ROB posted this at 08:02 — 1st October 2002.

They have: 447 posts

Joined: Oct 1999

i should combine mine with yours Busy, looks like you got some i didnt, and vice versa.

I can't use the robots.txt directives in my application, but you certainly can with your webserver. Create a file called robots.txt in your web document root and include the lines (not positive on this, from memory):

User-Agent: *
Disallow: /

And voila, any crawlers (that respect the robot exclusion directives) will skip your site.

Busy posted this at 08:57 — 1st October 2002.

He has: 6,151 posts

Joined: May 2001

Rob, you've got a lot of search engines in your list, I'm just trying to ban the bad ones from leeching email addresses, images and site files.

but certain ones like ia_archiver I'll add, it only sucks files and from what I have found through sites has been in legal battles from being aggressive bandwidth theft.

Problem with using the robots file, most of these wont read or even look at it, let alone obey it.
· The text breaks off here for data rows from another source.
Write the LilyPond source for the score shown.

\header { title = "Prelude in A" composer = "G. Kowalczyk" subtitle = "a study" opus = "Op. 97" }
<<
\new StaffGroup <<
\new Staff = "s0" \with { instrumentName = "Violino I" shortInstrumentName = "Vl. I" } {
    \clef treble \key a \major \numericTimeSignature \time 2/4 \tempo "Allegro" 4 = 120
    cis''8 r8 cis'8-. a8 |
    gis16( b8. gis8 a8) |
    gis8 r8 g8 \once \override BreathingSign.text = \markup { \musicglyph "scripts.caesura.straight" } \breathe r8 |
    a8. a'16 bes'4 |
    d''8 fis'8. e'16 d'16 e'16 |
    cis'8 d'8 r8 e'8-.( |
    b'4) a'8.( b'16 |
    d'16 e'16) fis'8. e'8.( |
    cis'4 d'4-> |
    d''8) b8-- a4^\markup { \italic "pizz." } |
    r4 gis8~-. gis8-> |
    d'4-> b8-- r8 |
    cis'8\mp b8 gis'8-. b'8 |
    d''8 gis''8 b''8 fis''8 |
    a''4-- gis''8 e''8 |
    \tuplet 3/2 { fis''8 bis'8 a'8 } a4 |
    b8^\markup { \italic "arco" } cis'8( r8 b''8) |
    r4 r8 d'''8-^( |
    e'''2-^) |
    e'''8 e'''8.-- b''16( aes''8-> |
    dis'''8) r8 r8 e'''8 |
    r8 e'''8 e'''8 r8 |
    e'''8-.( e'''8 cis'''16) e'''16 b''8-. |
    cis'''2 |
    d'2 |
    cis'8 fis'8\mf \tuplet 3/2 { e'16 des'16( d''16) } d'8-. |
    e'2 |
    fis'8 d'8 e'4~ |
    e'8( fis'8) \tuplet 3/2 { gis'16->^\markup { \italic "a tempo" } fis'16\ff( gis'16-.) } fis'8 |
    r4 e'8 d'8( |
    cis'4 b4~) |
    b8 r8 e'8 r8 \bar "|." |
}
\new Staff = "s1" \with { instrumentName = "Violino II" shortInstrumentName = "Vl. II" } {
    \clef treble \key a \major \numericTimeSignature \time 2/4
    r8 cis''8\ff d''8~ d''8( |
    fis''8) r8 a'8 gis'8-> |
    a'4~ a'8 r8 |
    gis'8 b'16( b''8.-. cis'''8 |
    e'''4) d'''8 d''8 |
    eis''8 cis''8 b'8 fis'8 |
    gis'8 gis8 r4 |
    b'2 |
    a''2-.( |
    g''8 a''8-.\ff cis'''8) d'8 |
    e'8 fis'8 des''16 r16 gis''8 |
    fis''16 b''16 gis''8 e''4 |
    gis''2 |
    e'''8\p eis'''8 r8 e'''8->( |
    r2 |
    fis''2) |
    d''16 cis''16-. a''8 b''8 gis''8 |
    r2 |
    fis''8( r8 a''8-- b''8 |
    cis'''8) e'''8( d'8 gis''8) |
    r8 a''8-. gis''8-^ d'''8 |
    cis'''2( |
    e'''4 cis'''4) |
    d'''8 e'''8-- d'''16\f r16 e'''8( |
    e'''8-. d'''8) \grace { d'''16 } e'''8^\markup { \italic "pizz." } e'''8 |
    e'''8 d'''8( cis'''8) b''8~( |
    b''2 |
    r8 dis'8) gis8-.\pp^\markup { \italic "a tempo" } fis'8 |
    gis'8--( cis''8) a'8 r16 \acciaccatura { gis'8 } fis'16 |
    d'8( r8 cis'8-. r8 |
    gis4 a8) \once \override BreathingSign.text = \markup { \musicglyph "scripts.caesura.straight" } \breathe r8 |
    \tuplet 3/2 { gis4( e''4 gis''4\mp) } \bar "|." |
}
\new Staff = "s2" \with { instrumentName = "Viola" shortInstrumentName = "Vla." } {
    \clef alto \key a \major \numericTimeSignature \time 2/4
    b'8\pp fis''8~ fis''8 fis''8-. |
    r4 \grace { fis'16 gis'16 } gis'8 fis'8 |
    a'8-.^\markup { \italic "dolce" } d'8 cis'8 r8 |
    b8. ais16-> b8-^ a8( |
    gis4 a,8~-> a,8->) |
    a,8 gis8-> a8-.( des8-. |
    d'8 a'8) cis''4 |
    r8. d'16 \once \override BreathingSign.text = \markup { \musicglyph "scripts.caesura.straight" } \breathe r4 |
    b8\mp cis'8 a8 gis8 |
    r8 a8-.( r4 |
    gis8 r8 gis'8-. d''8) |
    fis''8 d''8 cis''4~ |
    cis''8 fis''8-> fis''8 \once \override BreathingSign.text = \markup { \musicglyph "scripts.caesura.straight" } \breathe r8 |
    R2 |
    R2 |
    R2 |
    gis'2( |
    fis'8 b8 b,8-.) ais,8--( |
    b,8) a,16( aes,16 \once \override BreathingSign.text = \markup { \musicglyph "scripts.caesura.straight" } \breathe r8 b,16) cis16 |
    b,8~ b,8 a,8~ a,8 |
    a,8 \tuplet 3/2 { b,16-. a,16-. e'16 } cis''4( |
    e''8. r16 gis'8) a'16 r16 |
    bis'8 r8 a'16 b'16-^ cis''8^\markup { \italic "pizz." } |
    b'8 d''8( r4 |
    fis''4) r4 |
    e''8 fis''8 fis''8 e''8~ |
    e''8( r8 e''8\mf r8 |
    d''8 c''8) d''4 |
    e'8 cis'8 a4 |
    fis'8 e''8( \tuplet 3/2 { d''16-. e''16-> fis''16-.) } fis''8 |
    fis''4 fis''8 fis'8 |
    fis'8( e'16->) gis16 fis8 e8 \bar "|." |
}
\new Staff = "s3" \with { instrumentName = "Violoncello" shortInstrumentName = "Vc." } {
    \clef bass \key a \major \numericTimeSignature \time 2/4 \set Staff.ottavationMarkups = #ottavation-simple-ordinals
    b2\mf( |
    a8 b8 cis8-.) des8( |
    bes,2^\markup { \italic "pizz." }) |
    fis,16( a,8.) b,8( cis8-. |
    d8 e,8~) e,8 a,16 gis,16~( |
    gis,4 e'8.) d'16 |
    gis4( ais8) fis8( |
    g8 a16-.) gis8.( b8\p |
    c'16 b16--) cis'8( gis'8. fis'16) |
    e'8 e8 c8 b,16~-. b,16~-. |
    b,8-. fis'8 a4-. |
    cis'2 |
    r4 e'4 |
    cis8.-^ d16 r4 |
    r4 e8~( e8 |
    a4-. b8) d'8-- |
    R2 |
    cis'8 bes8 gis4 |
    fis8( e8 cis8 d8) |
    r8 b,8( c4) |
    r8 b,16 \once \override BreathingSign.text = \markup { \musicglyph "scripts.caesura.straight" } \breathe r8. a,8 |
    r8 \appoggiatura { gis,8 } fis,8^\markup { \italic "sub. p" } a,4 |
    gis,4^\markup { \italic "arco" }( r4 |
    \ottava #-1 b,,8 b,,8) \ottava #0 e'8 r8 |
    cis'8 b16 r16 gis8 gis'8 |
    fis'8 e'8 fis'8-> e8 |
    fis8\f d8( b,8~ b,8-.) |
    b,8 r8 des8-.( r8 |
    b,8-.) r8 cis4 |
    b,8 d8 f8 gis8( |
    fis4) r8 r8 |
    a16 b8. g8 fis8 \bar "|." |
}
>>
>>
I've also set up a harvestor trap to get the extra ones I've missed, then can ban them by IP.

ROB posted this at 09:27 — 1st October 2002.

They have: 447 posts

Joined: Oct 1999

ah, didnt realize you were only trying to block the naughty ones. one thing though, the naughty ones probably change theyre agent name regularly also. hell i wouldnt doubt if some of them created a UA name dynamically. Another method to stop all bots is to only allow known legitimate user-agent strings. Unfortunately, crawlers can send any query string they want, but most identify themselves in the agent.